Under the majority's holding, each of the conveyances described above could be exempt from the transfer fee. Each of the conveyances described was necessary to obtain the financing desired. I cannot believe that the Legislature intended the exemption in section 77.25(10) to be so broadly construed. This construction violates the mandate that exemptions be narrowly construed. See, Ramrod, Inc. v. Dep't of Revenue, 64 Wis. 2d 499, 504 (1974).
Inconsistency. Such a broad reading of "provide" is inconsistent with the parallel term used in the exemption: "release." The statute exempts conveyances that "release security for a debt or obligation." On its face, this part of the exemption is fairly narrow, limited to conveyances that release a security interest, such as a satisfaction of mortgage. If this is the case, the majority's expansive construction of "provide" is inconsistent with the relatively narrow construction of "reason."
It seems odd that any preliminary conveyance that was necessary to obtain financing would be exempt, yet only a conveyance that actually releases a security interest would be eligible for the exemption under section 77.25(10). Perhaps a real estate developer conveys certain lots to a creditor to satisfy a debt that is secured by a mortgage against other lots still owned by the developer. Hopefully, one would not construe section 77.25(10) to include such a conveyance under section 77.25(10). This example, however, points out the inconsistency occasioned by the majority's construction of this exemption: a very broad exemption for conveyances related to the creation of a security interest, but a very narrow construction when it comes to the termination of a security interest.
For these reasons, I would affirm the action of respondent on the petition for redetermination.
Respectfully submitted,
Don M. Millis, Commissioner
1 "...[I]t is well-settled that administrative agencies are not bound by stare decisis...." Nelson Bros. v. Revenue Dept., 152 W.2d 746, 756 (Ct. App. 1989).

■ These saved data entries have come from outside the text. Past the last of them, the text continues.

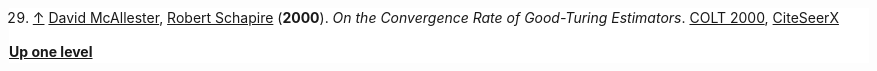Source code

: 29. <a id="cite-ref-29" href="#cite-note-29">↑</a> [David McAllester](David_McAllester "David McAllester"), [Robert Schapire](Robert_Schapire "Robert Schapire") (**2000**). *On the Convergence Rate of Good-Turing Estimators*. [COLT 2000](http://dblp.uni-trier.de/db/conf/colt/colt2000.html#McAllesterS00), [CiteSeerX](http://citeseerx.ist.psu.edu/viewdoc/summary?doi=10.1.1.41.340)

**[Up one level](People "People")**







 
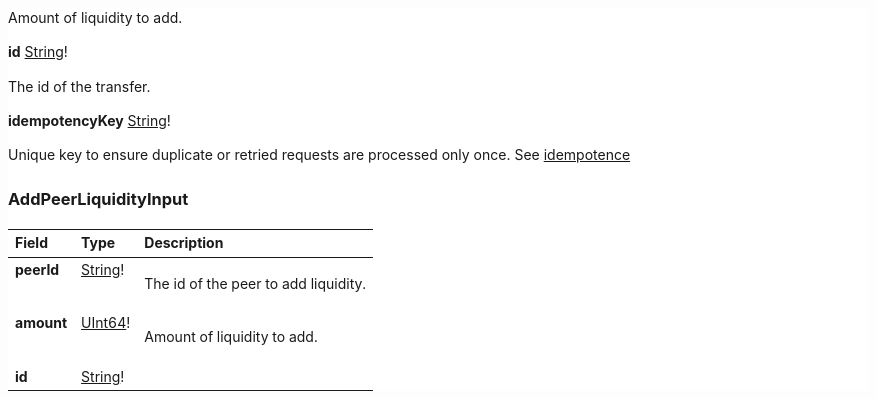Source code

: Amount of liquidity to add.

</td>
</tr>
<tr>
<td colspan="2" valign="top"><strong>id</strong></td>
<td valign="top"><a href="#string">String</a>!</td>
<td>

The id of the transfer.

</td>
</tr>
<tr>
<td colspan="2" valign="top"><strong>idempotencyKey</strong></td>
<td valign="top"><a href="#string">String</a>!</td>
<td>

Unique key to ensure duplicate or retried requests are processed only once. See [idempotence](https://en.wikipedia.org/wiki/Idempotence)

</td>
</tr>
</tbody>
</table>

### AddPeerLiquidityInput

<table>
<thead>
<tr>
<th colspan="2" align="left">Field</th>
<th align="left">Type</th>
<th align="left">Description</th>
</tr>
</thead>
<tbody>
<tr>
<td colspan="2" valign="top"><strong>peerId</strong></td>
<td valign="top"><a href="#string">String</a>!</td>
<td>

The id of the peer to add liquidity.

</td>
</tr>
<tr>
<td colspan="2" valign="top"><strong>amount</strong></td>
<td valign="top"><a href="#uint64">UInt64</a>!</td>
<td>

Amount of liquidity to add.

</td>
</tr>
<tr>
<td colspan="2" valign="top"><strong>id</strong></td>
<td valign="top"><a href="#string">String</a>!</td>
<td>
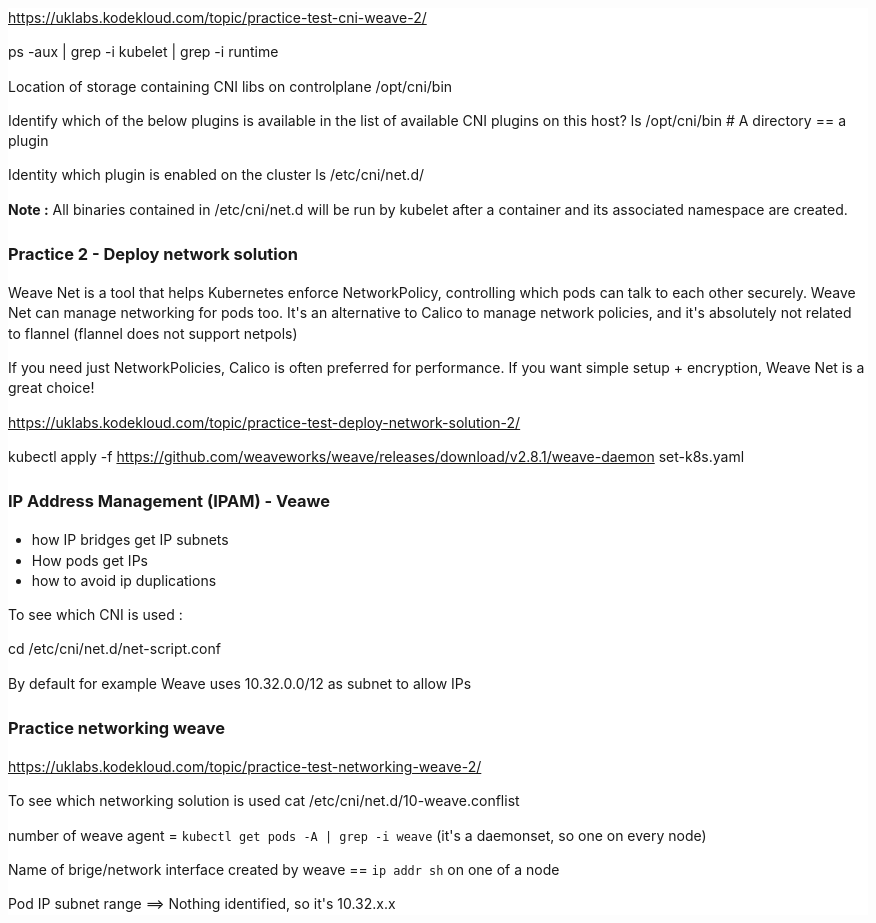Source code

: https://uklabs.kodekloud.com/topic/practice-test-cni-weave-2/

ps -aux | grep -i kubelet | grep -i runtime

Location of storage containing CNI libs on controlplane
/opt/cni/bin


Identify which of the below plugins is available in the list of available CNI plugins on this host?
ls /opt/cni/bin # A directory == a plugin

Identity which plugin is enabled on the cluster
ls /etc/cni/net.d/ 

**Note :** All binaries contained in /etc/cni/net.d will be run by kubelet after a container and its associated namespace are created.

### Practice 2 - Deploy network solution

Weave Net is a tool that helps Kubernetes enforce NetworkPolicy, controlling which pods can talk to each other securely.
Weave Net can manage networking for pods too.
It's an alternative to Calico to manage network policies, and it's absolutely not related to flannel (flannel does not support netpols)

If you need just NetworkPolicies, Calico is often preferred for performance. If you want simple setup + encryption, Weave Net is a great choice! 

https://uklabs.kodekloud.com/topic/practice-test-deploy-network-solution-2/

kubectl apply -f https://github.com/weaveworks/weave/releases/download/v2.8.1/weave-daemon
set-k8s.yaml


### IP Address Management (IPAM) - Veawe

- how IP bridges get IP subnets 
- How pods get IPs
- how to avoid ip duplications

To see which CNI is used :

cd /etc/cni/net.d/net-script.conf

By default for example Weave uses 10.32.0.0/12 as subnet to allow IPs

### Practice networking weave

https://uklabs.kodekloud.com/topic/practice-test-networking-weave-2/

To see which networking solution is used
cat /etc/cni/net.d/10-weave.conflist


number of weave agent = `kubectl get pods -A | grep -i weave` (it's a daemonset, so one on every node)

Name of brige/network interface created by weave == `ip addr sh` on one of a node

Pod IP subnet range ==> Nothing identified, so it's 10.32.x.x
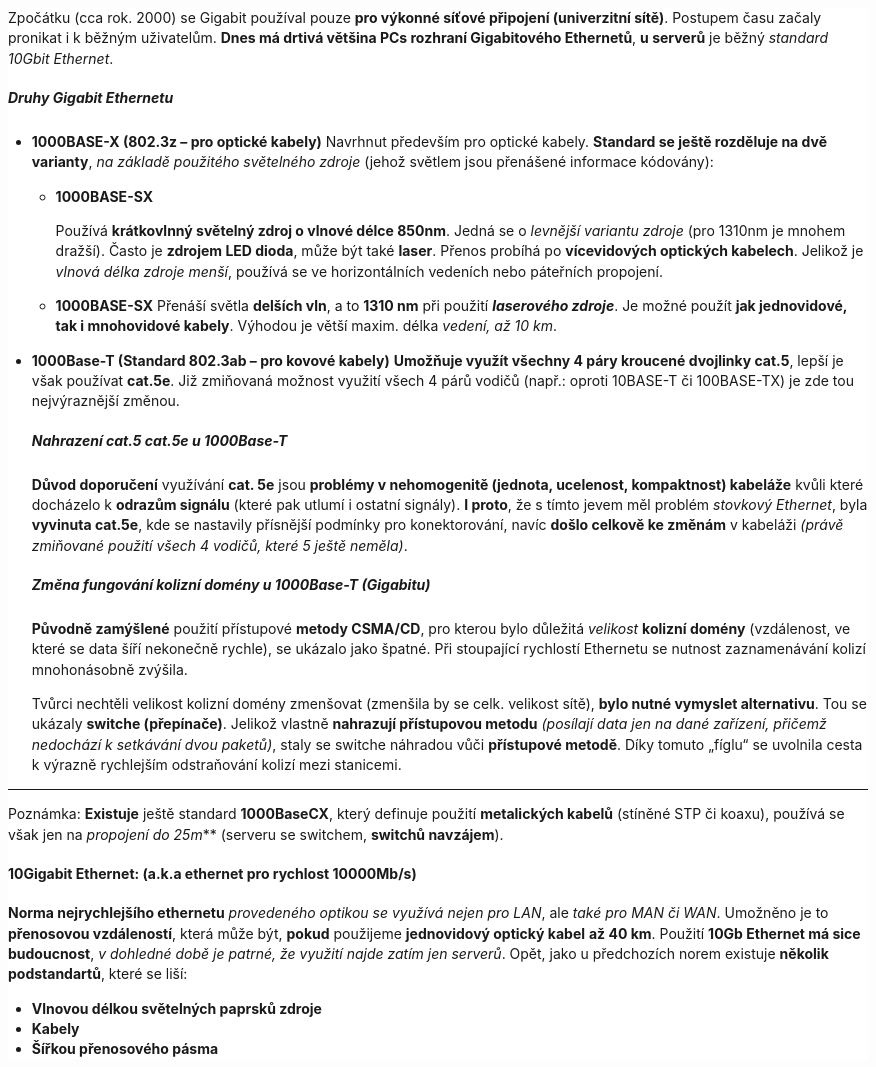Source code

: Zpočátku (cca rok. 2000) se Gigabit používal pouze **pro výkonné síťové připojení (univerzitní sítě)**. Postupem času začaly pronikat i k běžným uživatelům. **Dnes má drtivá většina PCs rozhraní Gigabitového Ethernetů**, **u serverů** je běžný _standard 10Gbit Ethernet_.

##### **Druhy Gigabit Ethernetu**
-	**1000BASE-X (802.3z – pro optické kabely)**
Navrhnut především pro optické kabely. **Standard se ještě rozděluje na dvě varianty**, _na základě použitého světelného zdroje_ (jehož světlem jsou přenášené informace kódovány):
    -   **1000BASE-SX**

        Používá **krátkovlnný světelný zdroj o vlnové délce 850nm**. Jedná se o _levnější variantu zdroje_ (pro 1310nm je mnohem dražší). Často je **zdrojem LED dioda**, může být také **laser**. 
        Přenos probíhá po **vícevidových optických kabelech**. Jelikož je _vlnová délka zdroje menší_, používá se ve horizontálních vedeních nebo páteřních propojení.
        
    -  **1000BASE-SX**
        Přenáší světla **delších vln**, a to **1310 nm** při použití **_laserového zdroje_**. Je možné použít **jak jednovidové, tak i mnohovidové kabely**. Výhodou je větší maxim. délka _vedení, až 10 km_.

- **1000Base-T (Standard 802.3ab – pro kovové kabely)**
    **Umožňuje využít všechny 4 páry kroucené dvojlinky cat.5**, lepší je však používat **cat.5e**. Již zmiňovaná možnost využití všech 4 párů vodičů (např.: oproti 10BASE-T či  100BASE-TX) je zde tou nejvýraznější změnou.
    
    ##### **Nahrazení cat.5 cat.5e u 1000Base-T**

    **Důvod doporučení** využívání **cat. 5e** jsou **problémy v nehomogenitě (jednota, ucelenost, kompaktnost) kabeláže** kvůli které docházelo k **odrazům signálu** (které pak utlumí i ostatní signály). **I proto**, že s tímto jevem měl problém _stovkový Ethernet_, byla **vyvinuta cat.5e**, kde se nastavily přísnější podmínky pro konektorování, navíc **došlo celkově ke změnám** v kabeláži _(právě zmiňované použití všech 4 vodičů, které 5 ještě neměla)_.
    
   ##### **Změna fungování kolizní domény u 1000Base-T (Gigabitu)**
    **Původně zamýšlené** použití přístupové **metody CSMA/CD**, pro kterou bylo důležitá _velikost_ **kolizní domény** (vzdálenost, ve které se data šíří nekonečně rychle), se ukázalo jako špatné.
    Při stoupající rychlostí Ethernetu se nutnost zaznamenávání kolizí mnohonásobně zvýšila.
    
    Tvůrci nechtěli velikost kolizní domény zmenšovat (zmenšila by se celk. velikost sítě), **bylo nutné vymyslet alternativu**. Tou se ukázaly **switche (přepínače)**. 
    Jelikož vlastně **nahrazují přístupovou metodu** _(posílají data jen na dané zařízení, přičemž nedochází k setkávání dvou paketů)_, staly se switche náhradou vůči **přístupové metodě**. Díky tomuto „fíglu“ se uvolnila cesta k výrazně rychlejším odstraňování kolizí mezi stanicemi.
----
Poznámka: **Existuje** ještě standard **1000BaseCX**, který definuje použití **metalických kabelů** (stíněné STP či koaxu), používá se však jen na _propojení do 25m_** (serveru se switchem, **switchů navzájem**).


#### 10Gigabit Ethernet: (a.k.a ethernet pro rychlost 10000Mb/s)
**Norma nejrychlejšího ethernetu** _provedeného optikou se využívá nejen pro LAN_, ale _také pro MAN či WAN_. Umožněno je to **přenosovou vzdáleností**, která může být, **pokud** použijeme **jednovidový optický kabel** **až 40 km**. 
Použití **10Gb Ethernet má sice budoucnost**, _v dohledné době je patrné, že využití najde zatím jen serverů_.
Opět, jako u předchozích norem existuje **několik podstandartů**, které se liší:
-	**Vlnovou délkou světelných paprsků zdroje**
-	**Kabely**
-	**Šířkou přenosového pásma**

2 I disagree that the term "provide" is unambiguous. At a minimum, the statute is susceptible to two different, reasonable interpretations. Therefore, the statute is ambiguous. State v. Anderson, 160 Wis. 2d 435, 439 (Ct. App. 1991).
3 The use of the term "create" may have been a youthful indiscretion; the Treml majority opinion was the author's first dispositive order as a member of the Commission.
4 It is important to note that the test enumerated by the majority is not that the conveyance is necessary for the only possible financing option but, rather, any of a number of possible financing options considered by the taxpayer. In this case, the facts do not show that Whitehall Funding was the only lender that was willing to lend to petitioners.